PolitykaPonad rok MON unikało odpowiedzi dot. Macierewicza. Teraz nadrabia zaległości

Ponad rok MON unikało odpowiedzi dot. Macierewicza. Teraz nadrabia zaległości

Jak podaje gazeta.pl 501 dni na odpowiedź czekała interpelacja "w sprawie ekspertyzy dotyczącej potencjalnych powiązań ministra Antoniego Macierewicza z byłym senatorem Alfonse'em D'Amato" (nr nr 6975). Złożyli ją w 2016 roku posłowie PO: Marcin Kierwiński i Cezary Tomczyk.

Ponad rok MON unikało odpowiedzi dot. Macierewicza. Teraz nadrabia zaległości
Źródło zdjęć: © Agencja Gazeta | Sławomir Kamiński

12.03.2018 | aktual.: 12.03.2018 16:49

Jak podaje gazeta.pl posłowie PO chcieli wiedzieć, jakie są związki Macierewicza z Alfonse'em D'Amato - lobbystą z USA z branży militarnej, byłym amerykańskim senatorem. Ale także, dlaczego były już szef MON zatrudnił firmę z zewnątrz do ocenienia swoich kontaktów z tym lobbystą, podaje gazeta.pl.

Aby wymusić na MON-ie odpowiedź, poseł Kierwiński pisał do premier Beaty Szydło i marszałka Marka Kuchcińskiego z prośbą o zdyscyplinowanie Macierewicza, ignorującego kolejne pisma. W lutym po raz drugi słał tę samą interpelację.

Temat Macierewicza i D'Amato poruszono w "Gazecie Wyborczej" dwa lata temu. artykuł wskazywał na związki ministra oraz nadzorowanej przez niego Polskiej Grupy Zbrojeniowej z amerykańskim lobbystą. W odpowiedzi na tę publikację MON Macierewicza zamówiło analizę u Williama D. Cassidy'ego (prywatnie to znajomy ojca Edmunda Jannigera - byłego doradcy Macierewicza) z firmy The Human Resource Partnership.

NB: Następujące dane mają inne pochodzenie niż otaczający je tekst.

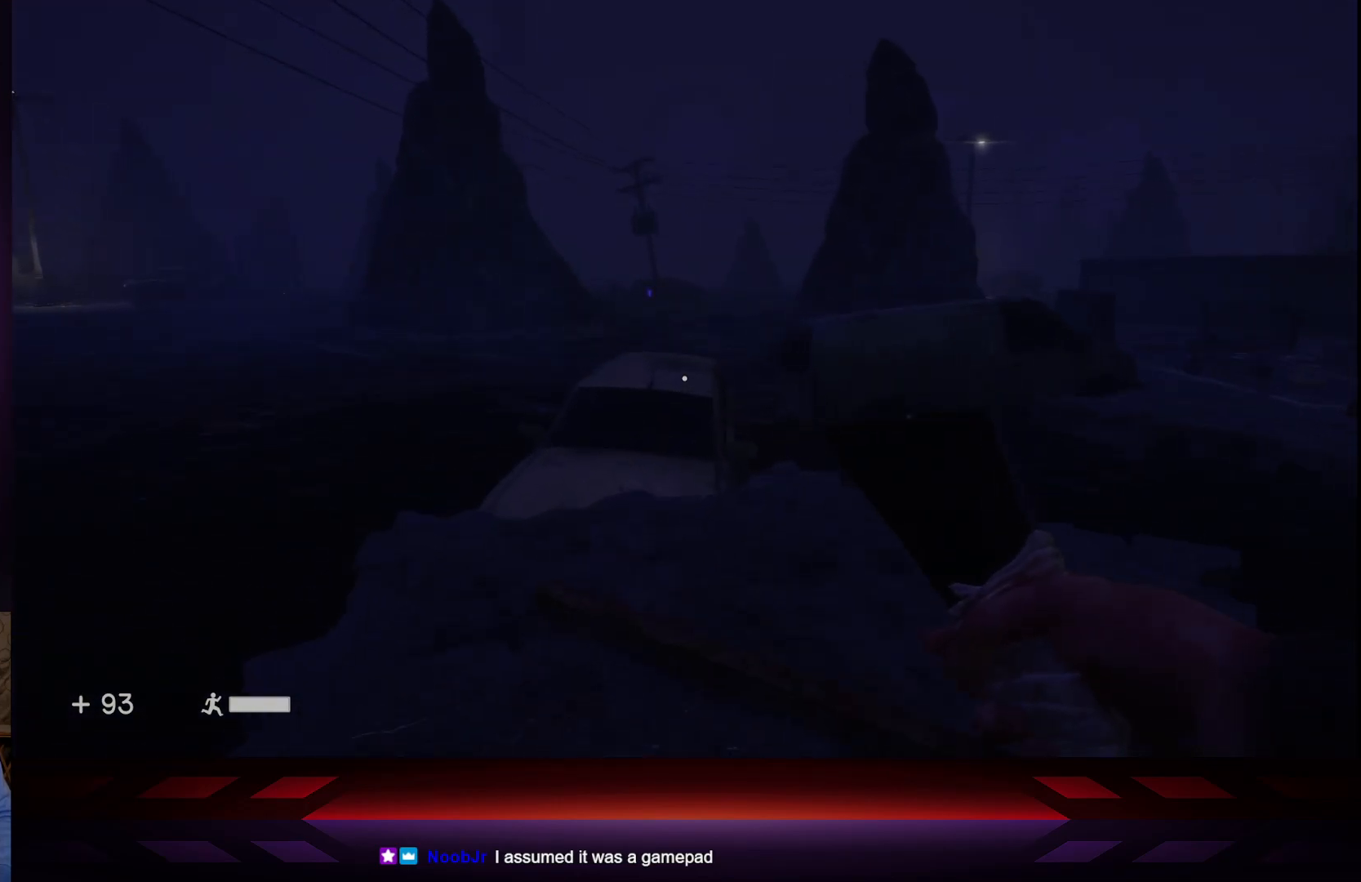
{"buttons": [], "left_stick": "up", "right_stick": "center", "events": [[233, "right_stick", "down-right"], [383, "right_stick", "center"]]}
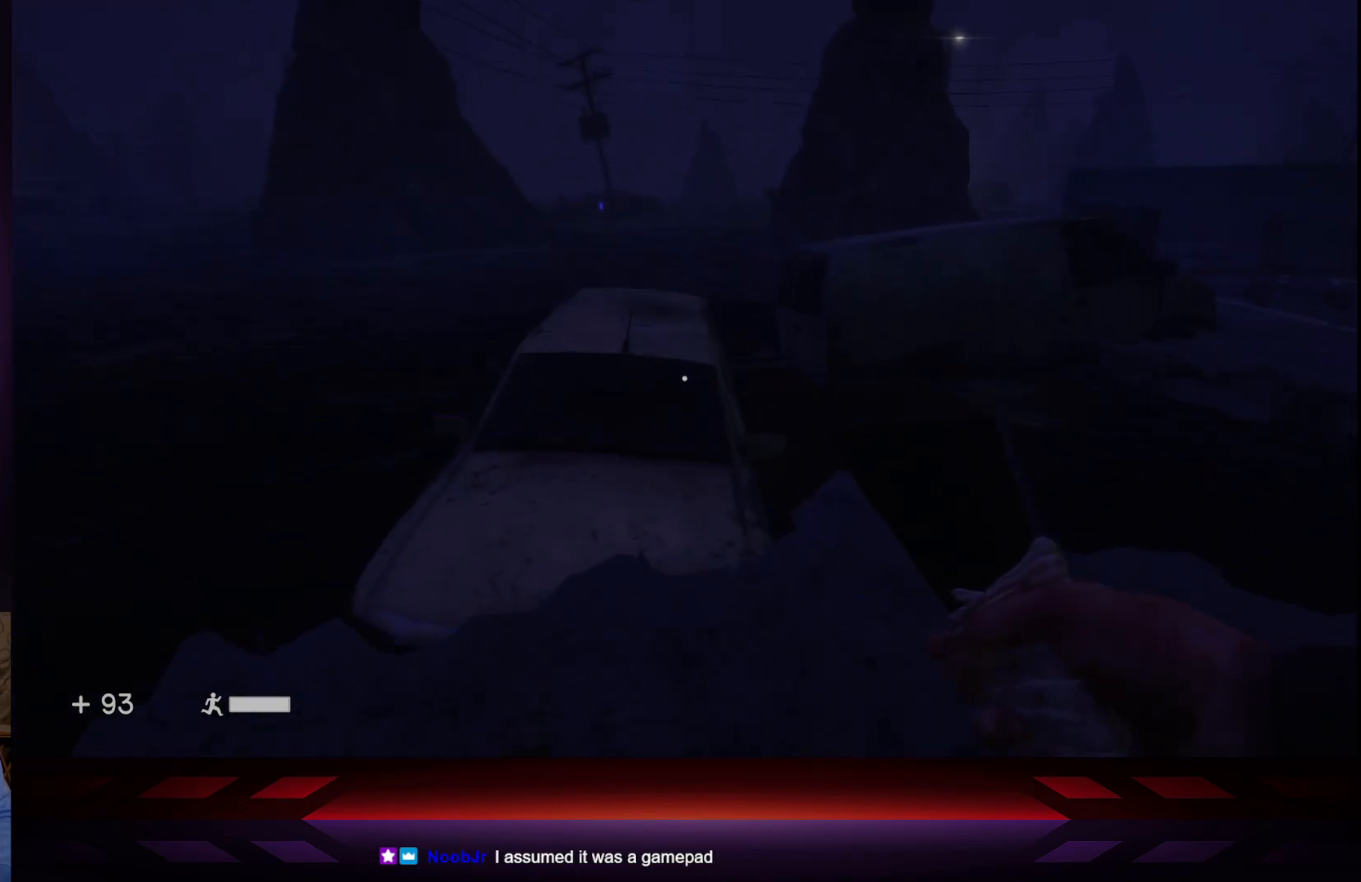
{"buttons": [], "left_stick": "up", "right_stick": "center", "events": [[317, "A", "down"], [433, "A", "up"]]}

W odpowiedzi na tę publikację Cassidy ocenił, że żadnych niepokojących związków z lobbystą Macierewicz nie ma. Kilka akapitów jego tekstu na stronach MON nazwano "Niezależną ekspertyzą ws. nieprawdziwych publikacji". Posłowie PO nie dali wiary ekspertowi Macierewicza, więc dopytywali ministra.

Porządki w MON

Teraz, w ramach porządków, MON nadrabia zaległości w odpisywaniu posłom. Zgodnie z konstytucją i regulaminem Sejmu ministerstwo ma obowiązek odpowiedzieć na piśmie w ciągu 21 dni.

Jak podaje gazeta.pl MON za rządów Macierewicza regularnie nie przestrzegało tych terminów. Zwłaszcza kłopotliwe dla Macierewicza pytania o katastrofę smoleńską pozostawiano bez odpowiedzi albo ich udzielanie bardzo przeciągano.

W MON wciąż leży minimalnie starsze pismo "w sprawie powołania międzynarodowej komisji dla wyjaśnienia katastrofy smoleńskiej i sprowadzenia wraku Tu-154M do Polski". Gdy nadejdzie na nie odpowiedź, to pobije niechlubny wynik interpelacji nr 6975.